Have you considered using primary sources as launching phenomena in your classroom? Primary sources often present a puzzle to be solved; the content related to your discipline can help put the pieces together. For example, in a physics classroom students can explore the photograph “Like a Shot from a Bow” when launching a unit on equilibrium and torque to learn about gravity, equilibrium, and force.

This image was taken by Leonid Zhdanov, who was both a dancer and photographer, when observing the Bolshoi Theater rehearse “The Rite of Spring” in 1965. The captured lift might seem to defy the laws of physics, but close observation suggests that an astute awareness of physics makes this lift possible. Many other images of dancers that seem to defy the laws of physics can be found within the Library’s performing arts digital collections.
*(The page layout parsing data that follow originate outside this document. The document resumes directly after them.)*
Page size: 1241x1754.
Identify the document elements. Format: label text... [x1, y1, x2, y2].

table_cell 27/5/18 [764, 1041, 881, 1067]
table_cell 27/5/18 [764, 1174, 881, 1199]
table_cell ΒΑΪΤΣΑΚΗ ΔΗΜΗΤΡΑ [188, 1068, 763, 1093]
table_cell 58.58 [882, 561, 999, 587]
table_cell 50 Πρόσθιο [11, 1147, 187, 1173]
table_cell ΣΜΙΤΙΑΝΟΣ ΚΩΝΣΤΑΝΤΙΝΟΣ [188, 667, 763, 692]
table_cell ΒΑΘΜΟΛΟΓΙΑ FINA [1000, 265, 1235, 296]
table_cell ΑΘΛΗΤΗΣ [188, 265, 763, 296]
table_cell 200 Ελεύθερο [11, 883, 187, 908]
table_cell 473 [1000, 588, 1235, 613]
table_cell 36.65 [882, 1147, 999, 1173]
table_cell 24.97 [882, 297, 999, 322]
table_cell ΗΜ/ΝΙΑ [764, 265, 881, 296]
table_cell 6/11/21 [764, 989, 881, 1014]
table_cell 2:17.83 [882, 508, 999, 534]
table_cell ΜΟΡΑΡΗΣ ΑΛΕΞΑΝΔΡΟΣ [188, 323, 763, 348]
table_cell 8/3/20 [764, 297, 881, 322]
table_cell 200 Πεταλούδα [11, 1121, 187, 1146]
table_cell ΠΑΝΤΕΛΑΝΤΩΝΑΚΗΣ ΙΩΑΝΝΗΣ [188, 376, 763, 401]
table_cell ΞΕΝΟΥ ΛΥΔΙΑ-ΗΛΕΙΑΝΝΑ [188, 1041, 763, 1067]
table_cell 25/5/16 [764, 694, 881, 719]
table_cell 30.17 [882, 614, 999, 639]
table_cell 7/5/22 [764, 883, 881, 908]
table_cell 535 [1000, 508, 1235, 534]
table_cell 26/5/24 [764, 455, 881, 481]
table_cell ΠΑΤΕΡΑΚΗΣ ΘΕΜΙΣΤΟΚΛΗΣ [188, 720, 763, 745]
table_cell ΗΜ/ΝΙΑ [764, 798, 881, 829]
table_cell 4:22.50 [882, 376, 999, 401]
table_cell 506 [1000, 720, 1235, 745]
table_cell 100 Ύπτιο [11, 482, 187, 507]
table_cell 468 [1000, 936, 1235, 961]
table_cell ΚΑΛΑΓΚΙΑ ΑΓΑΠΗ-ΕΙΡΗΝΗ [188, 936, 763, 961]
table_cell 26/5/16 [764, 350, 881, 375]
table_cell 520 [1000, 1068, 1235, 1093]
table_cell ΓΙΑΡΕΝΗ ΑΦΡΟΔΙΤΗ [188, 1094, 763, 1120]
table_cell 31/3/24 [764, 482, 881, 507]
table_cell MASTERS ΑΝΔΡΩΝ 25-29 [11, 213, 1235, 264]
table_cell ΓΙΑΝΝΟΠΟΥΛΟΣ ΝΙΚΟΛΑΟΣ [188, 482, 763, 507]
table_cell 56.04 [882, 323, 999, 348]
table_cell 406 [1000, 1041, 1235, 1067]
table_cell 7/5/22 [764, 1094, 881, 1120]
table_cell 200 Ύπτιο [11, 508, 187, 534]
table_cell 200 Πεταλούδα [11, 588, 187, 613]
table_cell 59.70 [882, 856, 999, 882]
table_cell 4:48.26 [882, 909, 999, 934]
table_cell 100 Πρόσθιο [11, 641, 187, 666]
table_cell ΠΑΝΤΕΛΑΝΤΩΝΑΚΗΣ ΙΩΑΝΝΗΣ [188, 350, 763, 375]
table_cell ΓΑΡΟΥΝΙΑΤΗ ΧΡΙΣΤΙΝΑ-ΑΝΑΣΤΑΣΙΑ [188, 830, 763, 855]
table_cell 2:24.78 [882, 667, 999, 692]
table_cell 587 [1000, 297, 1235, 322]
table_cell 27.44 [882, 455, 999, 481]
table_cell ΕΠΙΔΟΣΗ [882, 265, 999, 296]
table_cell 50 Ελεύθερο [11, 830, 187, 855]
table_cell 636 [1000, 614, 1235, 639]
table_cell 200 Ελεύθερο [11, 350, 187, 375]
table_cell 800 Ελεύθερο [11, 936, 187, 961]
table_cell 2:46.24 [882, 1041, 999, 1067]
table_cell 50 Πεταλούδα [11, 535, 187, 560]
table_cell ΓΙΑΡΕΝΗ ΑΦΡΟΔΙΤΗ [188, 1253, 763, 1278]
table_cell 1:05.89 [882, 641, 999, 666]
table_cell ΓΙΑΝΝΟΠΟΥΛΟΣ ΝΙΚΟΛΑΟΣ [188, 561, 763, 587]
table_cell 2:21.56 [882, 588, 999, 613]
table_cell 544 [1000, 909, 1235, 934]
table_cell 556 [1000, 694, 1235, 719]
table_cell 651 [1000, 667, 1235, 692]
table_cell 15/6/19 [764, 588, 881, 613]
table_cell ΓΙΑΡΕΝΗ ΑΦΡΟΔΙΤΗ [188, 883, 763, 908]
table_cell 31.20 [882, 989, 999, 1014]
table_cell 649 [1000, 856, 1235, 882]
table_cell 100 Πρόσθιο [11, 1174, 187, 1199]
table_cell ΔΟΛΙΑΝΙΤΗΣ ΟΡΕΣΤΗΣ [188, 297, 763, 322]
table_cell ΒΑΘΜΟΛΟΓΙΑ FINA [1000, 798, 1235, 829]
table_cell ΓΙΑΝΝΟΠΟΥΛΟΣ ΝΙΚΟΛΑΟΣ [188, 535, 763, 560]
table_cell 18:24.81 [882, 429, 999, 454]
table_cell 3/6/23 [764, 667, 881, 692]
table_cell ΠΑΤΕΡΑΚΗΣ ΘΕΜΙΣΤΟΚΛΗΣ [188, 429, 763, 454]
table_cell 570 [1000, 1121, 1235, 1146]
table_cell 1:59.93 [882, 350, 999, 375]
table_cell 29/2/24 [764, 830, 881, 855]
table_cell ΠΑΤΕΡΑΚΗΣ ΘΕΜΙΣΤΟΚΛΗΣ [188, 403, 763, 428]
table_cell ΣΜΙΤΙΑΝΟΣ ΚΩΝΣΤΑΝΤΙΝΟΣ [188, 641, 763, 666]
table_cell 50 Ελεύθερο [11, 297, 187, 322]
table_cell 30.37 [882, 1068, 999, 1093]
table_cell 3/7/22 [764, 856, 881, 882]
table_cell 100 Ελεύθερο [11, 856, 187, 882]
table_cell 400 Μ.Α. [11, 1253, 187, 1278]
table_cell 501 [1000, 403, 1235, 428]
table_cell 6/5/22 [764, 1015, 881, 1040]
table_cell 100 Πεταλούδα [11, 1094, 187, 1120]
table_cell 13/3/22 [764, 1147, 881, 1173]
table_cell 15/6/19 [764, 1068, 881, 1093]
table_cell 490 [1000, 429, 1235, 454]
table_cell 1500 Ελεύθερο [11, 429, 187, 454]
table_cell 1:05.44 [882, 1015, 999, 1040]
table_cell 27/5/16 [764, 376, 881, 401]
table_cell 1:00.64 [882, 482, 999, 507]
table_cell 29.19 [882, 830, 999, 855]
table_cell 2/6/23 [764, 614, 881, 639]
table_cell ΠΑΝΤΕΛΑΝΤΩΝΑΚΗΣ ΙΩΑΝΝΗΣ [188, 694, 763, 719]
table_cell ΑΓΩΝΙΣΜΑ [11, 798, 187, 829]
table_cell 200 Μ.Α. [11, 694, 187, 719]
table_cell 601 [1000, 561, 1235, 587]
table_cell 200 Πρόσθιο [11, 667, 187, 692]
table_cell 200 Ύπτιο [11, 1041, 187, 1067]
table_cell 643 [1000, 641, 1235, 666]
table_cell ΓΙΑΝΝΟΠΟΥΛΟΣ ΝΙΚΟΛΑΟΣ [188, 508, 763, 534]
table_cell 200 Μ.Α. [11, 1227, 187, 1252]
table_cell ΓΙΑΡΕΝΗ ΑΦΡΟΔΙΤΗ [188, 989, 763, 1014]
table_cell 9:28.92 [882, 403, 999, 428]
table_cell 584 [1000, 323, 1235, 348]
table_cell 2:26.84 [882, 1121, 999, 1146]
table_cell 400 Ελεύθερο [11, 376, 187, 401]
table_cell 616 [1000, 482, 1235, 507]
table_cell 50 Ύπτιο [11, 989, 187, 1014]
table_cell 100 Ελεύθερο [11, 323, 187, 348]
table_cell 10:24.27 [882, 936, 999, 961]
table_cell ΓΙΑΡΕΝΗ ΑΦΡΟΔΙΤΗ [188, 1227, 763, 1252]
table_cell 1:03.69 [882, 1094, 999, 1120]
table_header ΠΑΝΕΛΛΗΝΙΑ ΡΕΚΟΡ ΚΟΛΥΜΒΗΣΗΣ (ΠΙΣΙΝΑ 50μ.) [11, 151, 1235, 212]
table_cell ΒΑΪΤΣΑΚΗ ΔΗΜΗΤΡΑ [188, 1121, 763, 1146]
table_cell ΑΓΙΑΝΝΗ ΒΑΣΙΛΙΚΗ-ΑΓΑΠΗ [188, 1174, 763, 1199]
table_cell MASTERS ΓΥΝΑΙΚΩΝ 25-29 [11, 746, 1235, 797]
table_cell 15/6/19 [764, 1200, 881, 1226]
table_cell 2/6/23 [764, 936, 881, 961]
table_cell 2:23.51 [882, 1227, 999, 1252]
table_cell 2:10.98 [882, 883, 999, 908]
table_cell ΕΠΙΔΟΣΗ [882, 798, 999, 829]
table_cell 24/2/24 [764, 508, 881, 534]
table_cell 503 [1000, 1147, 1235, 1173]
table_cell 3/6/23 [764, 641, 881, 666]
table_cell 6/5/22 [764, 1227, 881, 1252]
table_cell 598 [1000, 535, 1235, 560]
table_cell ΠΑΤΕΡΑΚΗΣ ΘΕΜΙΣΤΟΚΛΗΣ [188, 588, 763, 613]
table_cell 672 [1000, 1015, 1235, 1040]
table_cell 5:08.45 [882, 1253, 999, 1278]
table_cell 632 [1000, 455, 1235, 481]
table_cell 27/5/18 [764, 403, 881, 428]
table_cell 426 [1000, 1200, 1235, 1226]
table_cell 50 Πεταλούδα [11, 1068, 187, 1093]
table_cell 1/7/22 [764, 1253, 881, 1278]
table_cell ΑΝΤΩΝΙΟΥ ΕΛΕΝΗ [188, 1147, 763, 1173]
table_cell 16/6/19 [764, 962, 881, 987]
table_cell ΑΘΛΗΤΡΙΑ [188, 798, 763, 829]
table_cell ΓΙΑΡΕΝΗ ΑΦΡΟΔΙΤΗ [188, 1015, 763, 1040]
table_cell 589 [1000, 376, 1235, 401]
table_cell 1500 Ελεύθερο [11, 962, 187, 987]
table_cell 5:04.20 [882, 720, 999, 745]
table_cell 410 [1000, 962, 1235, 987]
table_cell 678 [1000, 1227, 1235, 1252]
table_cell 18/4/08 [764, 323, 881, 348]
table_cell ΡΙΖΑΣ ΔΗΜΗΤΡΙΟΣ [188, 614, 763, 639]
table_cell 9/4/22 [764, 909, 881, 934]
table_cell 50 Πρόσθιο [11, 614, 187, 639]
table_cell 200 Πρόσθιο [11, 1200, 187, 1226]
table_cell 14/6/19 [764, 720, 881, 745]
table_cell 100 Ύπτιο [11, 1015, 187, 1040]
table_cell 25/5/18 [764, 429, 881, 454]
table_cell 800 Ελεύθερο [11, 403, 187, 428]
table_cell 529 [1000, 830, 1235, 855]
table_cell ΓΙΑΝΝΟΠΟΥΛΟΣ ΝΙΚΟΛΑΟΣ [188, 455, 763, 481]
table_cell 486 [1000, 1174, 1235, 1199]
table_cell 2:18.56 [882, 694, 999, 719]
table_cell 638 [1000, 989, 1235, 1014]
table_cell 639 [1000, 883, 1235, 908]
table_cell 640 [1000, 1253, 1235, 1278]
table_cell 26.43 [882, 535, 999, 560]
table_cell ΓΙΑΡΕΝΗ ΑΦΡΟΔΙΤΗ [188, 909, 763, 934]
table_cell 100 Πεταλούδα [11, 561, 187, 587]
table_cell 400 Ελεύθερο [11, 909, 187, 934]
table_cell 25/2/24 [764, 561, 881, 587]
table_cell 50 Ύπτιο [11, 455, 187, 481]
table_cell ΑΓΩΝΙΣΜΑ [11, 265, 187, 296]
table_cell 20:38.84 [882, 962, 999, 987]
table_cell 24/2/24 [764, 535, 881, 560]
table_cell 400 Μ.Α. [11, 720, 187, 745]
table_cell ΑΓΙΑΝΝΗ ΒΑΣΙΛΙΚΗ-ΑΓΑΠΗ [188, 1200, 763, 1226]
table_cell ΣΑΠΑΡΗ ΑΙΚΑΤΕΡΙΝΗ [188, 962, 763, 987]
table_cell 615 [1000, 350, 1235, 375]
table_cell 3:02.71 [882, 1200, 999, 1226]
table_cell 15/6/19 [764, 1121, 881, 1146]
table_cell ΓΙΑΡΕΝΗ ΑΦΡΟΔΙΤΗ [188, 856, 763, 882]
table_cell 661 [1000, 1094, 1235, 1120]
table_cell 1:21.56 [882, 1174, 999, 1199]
Present this image to your students at the start of the unit and ask them to observe, reflect, and question. Students can organize their thoughts on the Primary Source Analysis Tool. Students may ask “How is this lift possible?” as a result of their observations. If not, ask this driving question after they have shared their observations, reflections, and questions.

Provide students time to reflect on their prior knowledge and offer up possible concepts that might answer this driving question. Students might make connections to the concepts of gravity, equilibrium, or force. Once students make connections to prior knowledge, ask them what in the image they need to explain to develop a complete answer to the driving question. Possible responses include:

  • Why are the legs of the lifter so far apart?
  • Why is the left hand of the lifter on the ankle of the lifted?
  • Where is the right hand of the lifter? Why?
  • Why is the lifted dancer leaning backward rather than forward?

If students do not ask these questions on their own, focus their attention on the dancers’ posture and the position of their hands and feet, allowing more time for observation and reflection with the primary source analysis tool.

To answer these questions, students can work through activities that address the concepts of center of mass, torque, force, and equilibrium. The activities could include practice drawing free body/force diagrams or have students explain the stability of a bicycle versus a tricycle. As the class progresses through each of these activities, revisit the list of questions. What has each activity contributed to their understanding of the driving question?

At the end of the unit, ask students to annotate the image (consider using a digital tool) to explain the physics concepts that make a lift like this possible. Using mass and distance estimates, students may calculate the forces and torques involved. Depending on when in the year this unit falls, you can also consider having students reflect on the title of the image. How might this lift be similar to shooting a bow? Students will need to make predictions about how the dancers arrived at this position and how energy is transferred in both instances.

By framing a physics unit with dance, students will see how the concepts they learn in physics can be applied to explain the world around them.